I picked up PSS when I first got my Xbox because a mate of mine said the online was OK. Not as good as Gears of War or Modern Warfare but OK. It was cheap, so I decided to give it a go.

Upon booting up the main campaign It was instantly clear that this wasn’t going to be the greatest gaming experience of my life. It’s main character “Conventional Protagonist 1” handled like any other FPS character from Playstation era. He even jumps really high, something I thought they’d gotten rid of along with “Bullet Time”. This may seem like a minor complaint, but perhaps I’ve just been spoiled with the realistic movements of Soap Mc.Tavish, swaying left and right as he runs and bending his knees as he jumps. In comparison, CP1 may as well be a cardboard cut out with a camera attached to him.
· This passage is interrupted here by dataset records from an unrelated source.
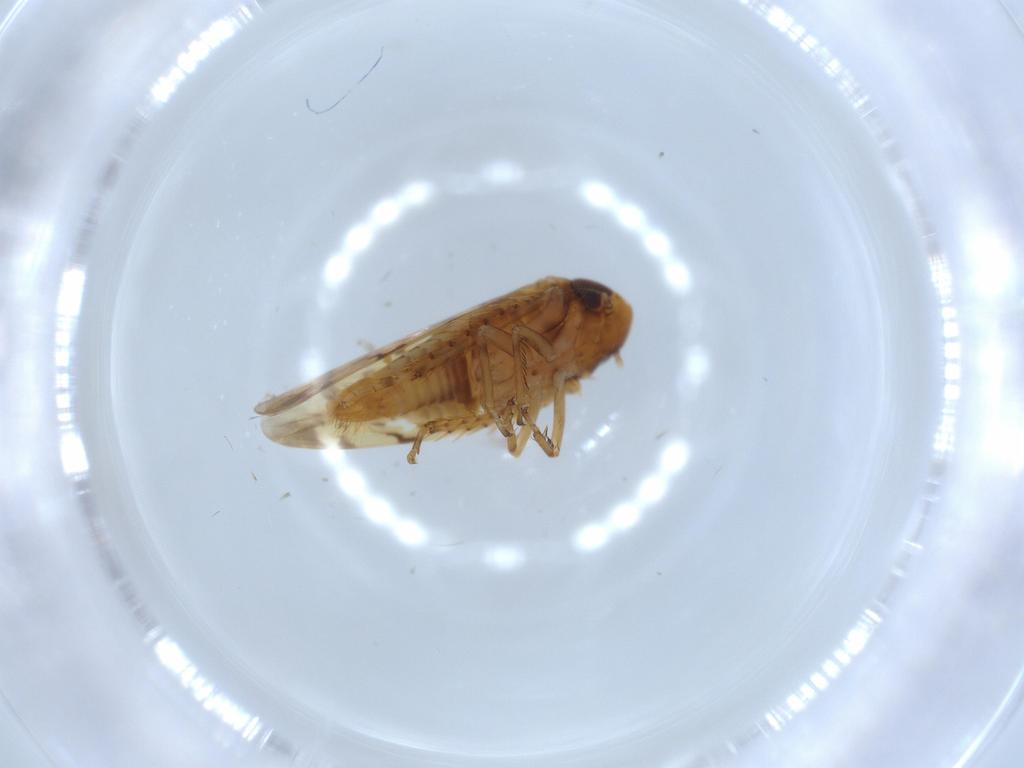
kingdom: Animalia
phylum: Arthropoda
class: Insecta
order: Hemiptera
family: Cicadellidae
After running through a jungle area I encountered by first enemies. Tiny, dwarf things that ran around shouting comments that even a five year old would cringe at. Still, all is fair in love and war so I pulled out my gun and pulled the trigger. My gun, what initially appeared to be a machine gun, may as well have been a super soaker full of piss. Flimsy little thing, it spat out bullets and laid waste to the creature in front of me in a way that was as exciting as an episode of the antiques road show. Again, this may seem like a minor complaint but the gun looked so conventional that the mere fact that it gave no satisfaction to fire whatsoever meant that it basically added insult to injury in doing so. In a desperate attempt to gain some enjoyment out of what I presumed was going to be my major pastime throughout the course of the game, I scrounged the corpses for some alien weaponry. Instead of some kind of devastating corpse creator, I picked up something clearly made my Tomy. It was purple, with bits of green taped on. Upon pulling the trigger it fired… green laser… balls. I put my head into my hands and sighed. Did they seriously think this work? Did they shred the big book of videogame clichés and mash it up into a game disc? Still. Like the brave little trooper I am, I carried on.

What followed was ten levels of shooting, terrible level design, unoriginal enemies (Shoot this one in the back, this ones slightly tougher than that one, this ones a token undead enemy, etc.) and really uninspired driving sections. Even the locations were dull and failed to make me take any interest in their importance whatsoever. PSS was a boring, sloppy and uneventful game that has failed to impress me one little bit. As an FPS it’s boring. As a Game, it’s completely dull.

Oh, and that Multiplayer my friend was talking about? It consists of super soakering your enemies until they get close enough to you, then you melee them so they die. That’s how you play it. Seriously.